Reproduce the entire accounting passage on estimates and income taxes below, word for word.

::: Document text :::

The preparation of financial statements in conformity with GAAP requires management to make estimates and assumptions that affect the disclosure of contingent assets and liabilities, the reported amounts of assets and liabilities at the date of the financial statements, and the reported amounts of revenue and expenses during the periods covered by the financial statements.  The most significant assumptions and estimates relate to the valuation of real estate, depreciable lives, valuation allowance on its deferred tax asset and the valuation of options and warrants.  Actual results could differ from these estimates.
 
Income Taxes
 
Deferred income taxes are provided for the differences between bases of assets and liabilities for financial reporting and income tax purposes.  A valuation allowance is established when necessary to reduce deferred tax assets to the amount expected to be realized
 
Commencing with the Company's taxable year ending December 31, 2010, the Company intends to be treated as a REIT under Sections 856-860 of the Internal Revenue Code ("Code").  Under those sections, a REIT that, among other things, distributes at least 90% of real estate trust taxable income and meets certain other qualifications prescribed by the Code will not be taxed on that portion of its taxable income that is distributed.

::: Data extract :::

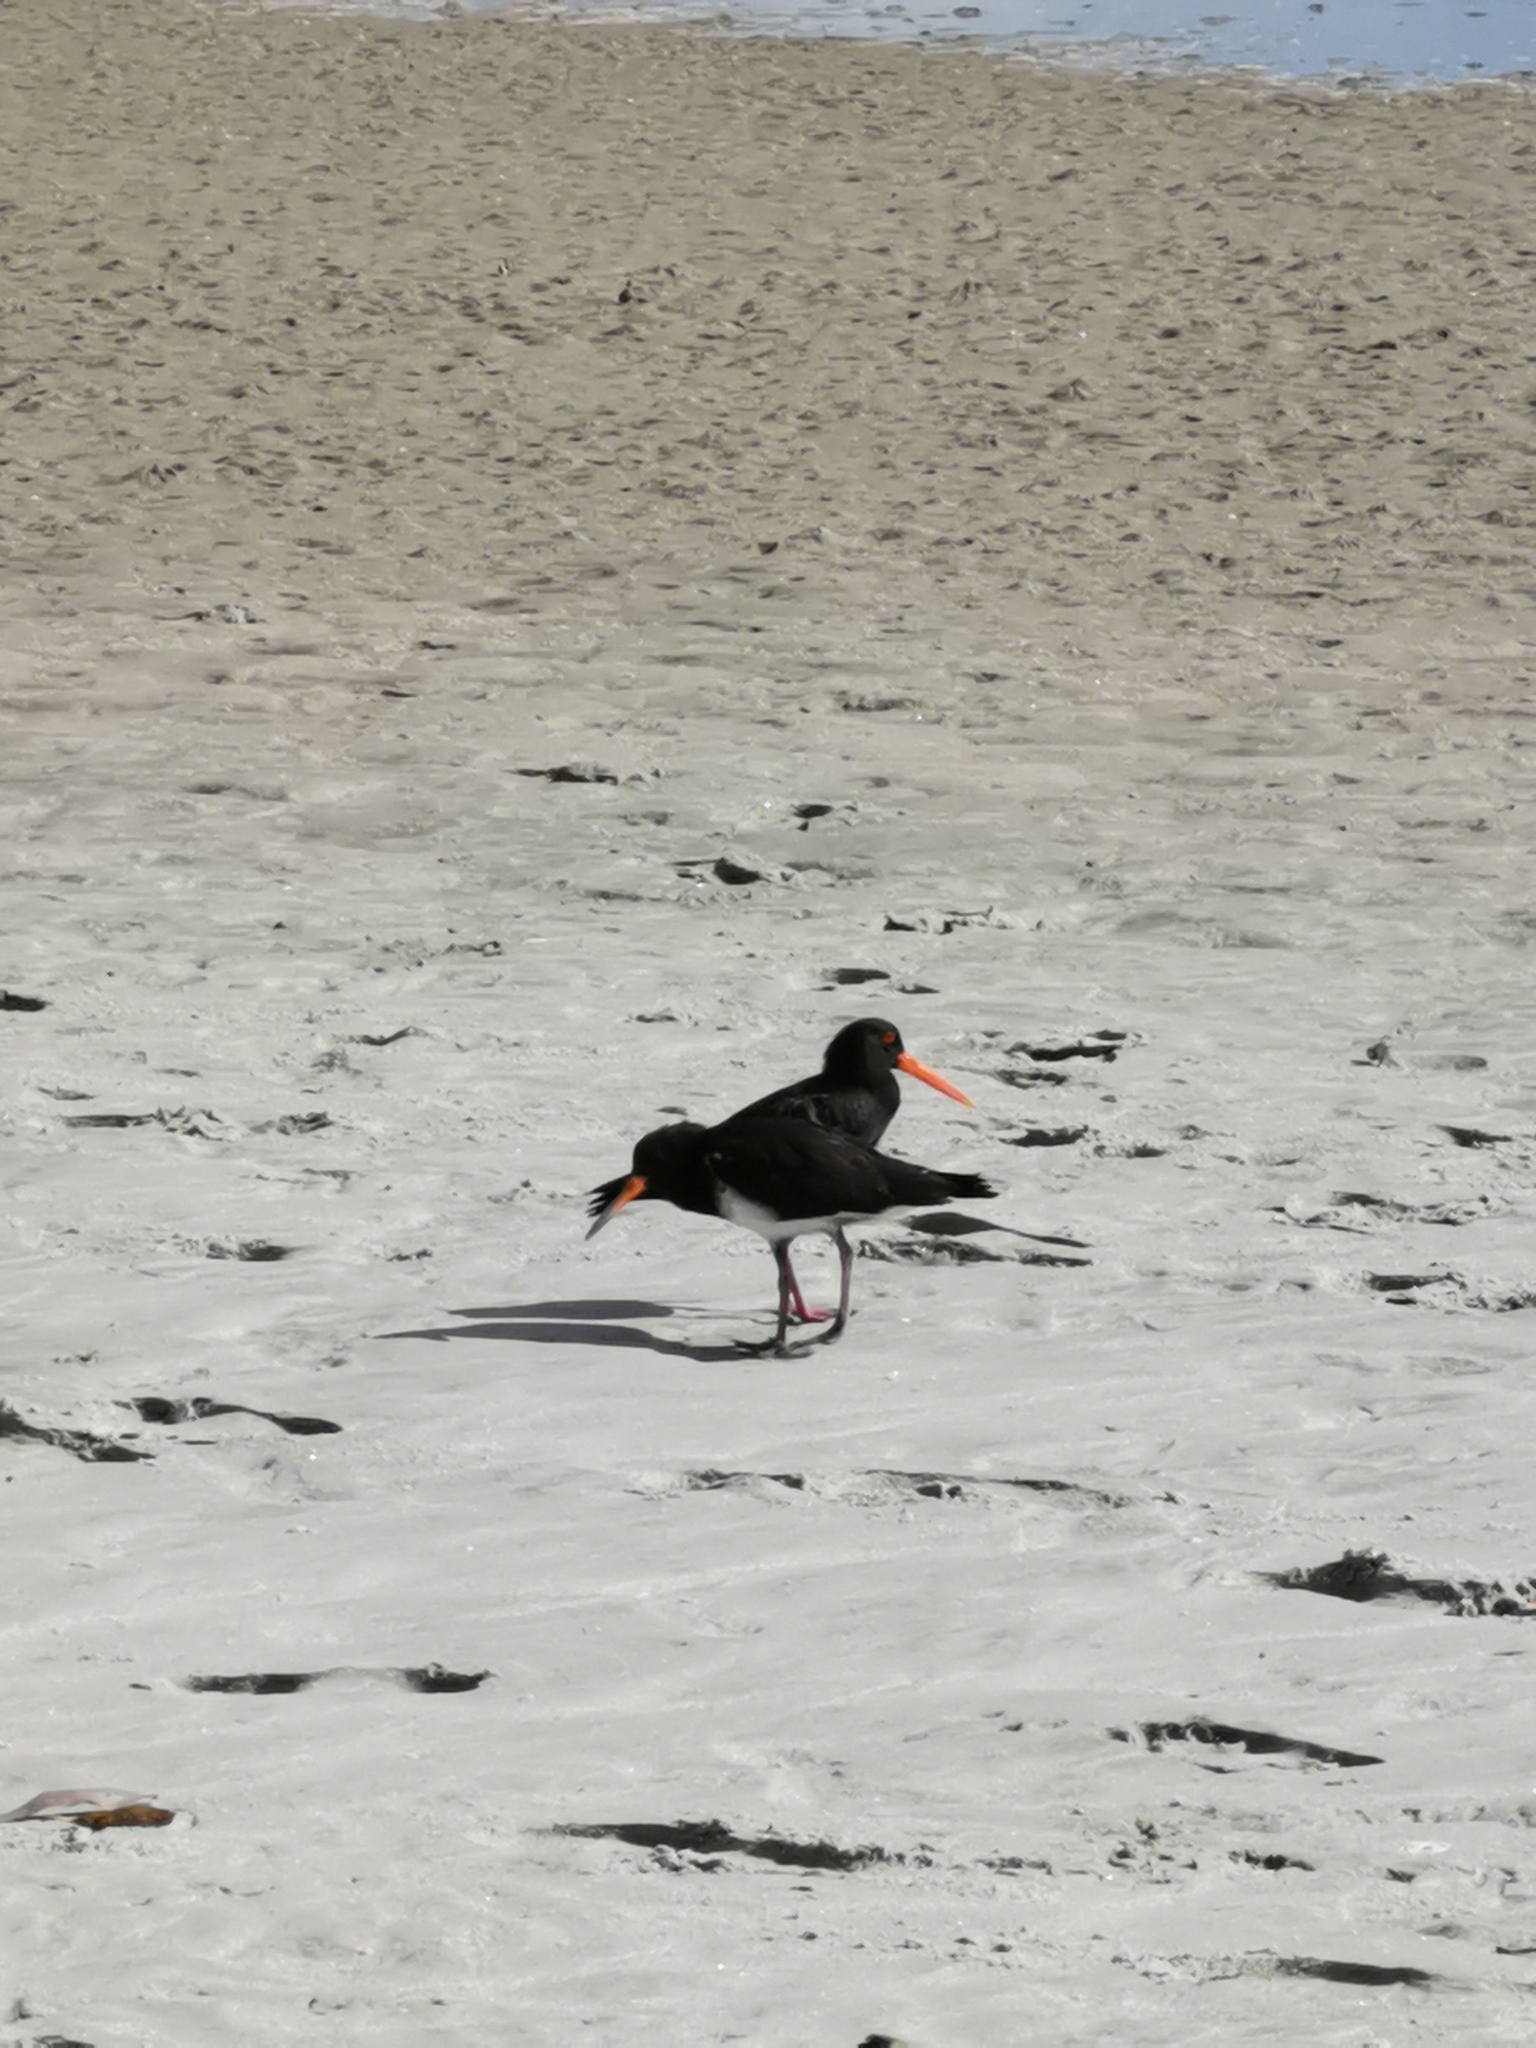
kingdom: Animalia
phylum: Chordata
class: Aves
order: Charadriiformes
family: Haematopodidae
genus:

:::

Solution for this exercise:
The preparation of financial statements in conformity with GAAP requires management to make estimates and assumptions that affect the disclosure of contingent assets and liabilities, the reported amounts of assets and liabilities at the date of the financial statements, and the reported amounts of revenue and expenses during the periods covered by the financial statements.  The most significant assumptions and estimates relate to the valuation of real estate, depreciable lives, valuation allowance on its deferred tax asset and the valuation of options and warrants.  Actual results could differ from these estimates.
 
Income Taxes
 
Deferred income taxes are provided for the differences between bases of assets and liabilities for financial reporting and income tax purposes.  A valuation allowance is established when necessary to reduce deferred tax assets to the amount expected to be realized
 
Commencing with the Company's taxable year ending December 31, 2010, the Company intends to be treated as a REIT under Sections 856-860 of the Internal Revenue Code ("Code").  Under those sections, a REIT that, among other things, distributes at least 90% of real estate trust taxable income and meets certain other qualifications prescribed by the Code will not be taxed on that portion of its taxable income that is distributed.